Irish business insolvencies rose nearly 20% in the second quarter of 2025 compared to the first quarter, yet overall levels for the first half of the year remain steady with 2024 figures, according to PwC’s latest Insolvency Barometer.
The report reveals that 229 insolvencies were recorded in Q2 2025, up from 192 in Q1 2025.
“Businesses and consumers continue to deal with a higher cost base driven by domestic and international factors”
However, total insolvencies for the first six months of 2025 (421) exactly match the same period in 2024, suggesting continued resilience in the Irish economy amid domestic and international challenges.
“We see a steadying in insolvency levels when you look at the six months ended June 2025 compared to the same period in the previous year, despite an uptick for quarter 2 of 2025,” said Ken Tyrrell, Business Recovery Partner at PwC Ireland.
“This steadying of insolvencies over the six month timeline shows that the Irish economy and Irish businesses continue to demonstrate resilience amid domestic challenges and international geopolitical uncertainties.”
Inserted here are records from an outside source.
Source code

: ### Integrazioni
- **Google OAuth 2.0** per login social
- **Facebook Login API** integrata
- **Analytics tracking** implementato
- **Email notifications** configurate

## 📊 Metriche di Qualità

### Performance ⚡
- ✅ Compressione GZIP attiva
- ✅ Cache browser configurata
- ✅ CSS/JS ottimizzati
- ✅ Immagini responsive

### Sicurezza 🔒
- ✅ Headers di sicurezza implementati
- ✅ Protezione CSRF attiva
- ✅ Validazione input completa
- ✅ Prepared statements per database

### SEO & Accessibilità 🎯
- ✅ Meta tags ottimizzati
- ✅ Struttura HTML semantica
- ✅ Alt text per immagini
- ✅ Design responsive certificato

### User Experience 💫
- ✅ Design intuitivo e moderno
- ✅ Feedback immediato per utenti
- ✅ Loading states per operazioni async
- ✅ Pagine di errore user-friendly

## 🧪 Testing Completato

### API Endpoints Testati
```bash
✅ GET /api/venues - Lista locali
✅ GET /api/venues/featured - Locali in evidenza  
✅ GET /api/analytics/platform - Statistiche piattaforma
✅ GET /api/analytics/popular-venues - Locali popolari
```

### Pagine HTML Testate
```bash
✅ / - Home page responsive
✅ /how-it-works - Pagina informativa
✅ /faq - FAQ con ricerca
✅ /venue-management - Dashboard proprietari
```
Revenue enforcement drives court liquidations
A significant trend emerged in court-appointed liquidations, which rose nearly 40% in Q2 2025 to 34 cases, compared to 25 in Q1. This brought total court liquidations for the first half of 2025 to 59 – more than three times the 19 recorded in the same period of 2024.
The Office of the Revenue Commissioners petitioned 38 of these 59 cases, compared to just 5 Revenue petitions in the first half of 2024. This surge suggests elevated enforcement actions are linked to debt recovery following the conclusion of Revenue’s debt warehousing scheme.
Notably, Revenue has petitioned to liquidate 38 companies in the first six months of 2025 – nearly three times the number of companies (14) seeking to use the SCARP rescue process.
Retail sector sees sharp quarterly rise
Retail insolvencies more than doubled in Q2 2025 to 53 cases, up from 25 in Q1. However, the total retail insolvencies for the first half of 2025 (78) remained slightly lower than the same period in 2024 (84), despite the apparent quarterly spike.
The hospitality industry recorded 35 insolvencies in Q2 2025, a 19% decrease from the 43 recorded in Q1. This level aligns closely with the average of 39 insolvencies per quarter observed across 2024 and early 2025, indicating consistent challenges within the sector.
Receivership appointments fell significantly in Q2 2025 to 19 cases, representing an almost 50% decrease from the 36 recorded in Q1. Despite this quarterly decline, total receiverships for the first half of 2025 (55) increased 17% over the same period in 2024 (47).
The current annual insolvency rate stands at 29 per 10,000 businesses – more than double the 2021 rate of 14 per 10,000, yet still below the 20-year average of 50 per 10,000 businesses and far below the 2012 peak of 109 per 10,000.
Geographic concentration remains high, with Dublin, Cork, Galway, Kilkenny and Meath accounting for 75% of all insolvencies in the quarter. Dublin alone represents half of all insolvencies nationally.
Tyrrell warned of ongoing challenges ahead: “However, you cannot ignore the ongoing global geopolitical risks and prevailing economic uncertainties and it remains to be seen what the remainder of the year has in store. Businesses and consumers also continue to deal with a higher cost base driven by domestic and international factors.”
He advised businesses to “continue to reinvent their businesses using AI and emerging technologies” and “focus on their core strategies, cost base and actively manage their working capital and cash positions to ensure that they are financially sustainable into the future.”